I am profiling the LU benchmark from NPB suite by using two profiling tools with PAPI.
Although I have a lot of experience on this benchmark and the profiling tools I tried to profile it on a processor that I hadn't tried again. I profiled the following hardware counters PAPI_TOT_INS, PAPI_FP_OPS, PAPI_L2_TCM and PAPI_RES_STL.
I have access to the following machines:
1) 2 x one machine with 4 processors AMD 2.4 GHz (Opteron 6136), 8 cores / processor
2) 1 x one machine with 2 Intel X5650 3.07GHz
So I was trying to make an example of profiling and comparing the completed instructions per function while I execute the LU benchmark for 2 till 32 processes for the AMD machine.
My problem is that for two specific functions of the LU benchmark the value of the total completed instructions between the 8 and 16 processes varies a lot.
Values of the sum across the processes of the total completed instructions for the RHS function of the LU benchmark:
2 processes: 2.21e11
4 processes: 2.21e11
8 processes: 2.79e11
16 processes: 4.43e11
32 processes: 4.37e11
The variation from 8 to 16 processes is big enough.

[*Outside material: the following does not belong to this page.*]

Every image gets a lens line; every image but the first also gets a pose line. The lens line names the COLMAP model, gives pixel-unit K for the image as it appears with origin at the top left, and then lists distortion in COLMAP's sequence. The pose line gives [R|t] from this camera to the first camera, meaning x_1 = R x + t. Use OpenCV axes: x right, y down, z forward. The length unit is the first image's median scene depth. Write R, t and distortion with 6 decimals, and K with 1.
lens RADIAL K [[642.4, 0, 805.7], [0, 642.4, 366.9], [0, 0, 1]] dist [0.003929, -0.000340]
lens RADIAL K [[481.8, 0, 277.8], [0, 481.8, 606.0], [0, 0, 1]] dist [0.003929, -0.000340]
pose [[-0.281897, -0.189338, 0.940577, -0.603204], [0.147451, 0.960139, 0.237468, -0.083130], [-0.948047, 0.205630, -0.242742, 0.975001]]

Just to mention that I have executed the LU benchmark on various different clusters and I never had this issue with other older AMD Opteron processors. So I tried the Intel machine and there was no such problem, the total completed instructions remain the same (almost). I was wondering if there is something that I don't know about this specific AMD processor and there is someone to propose me any advice or any reason about the results. I have the issue on both machines which are identical and also with both profiling tools so it seems not to be an issue of the tool.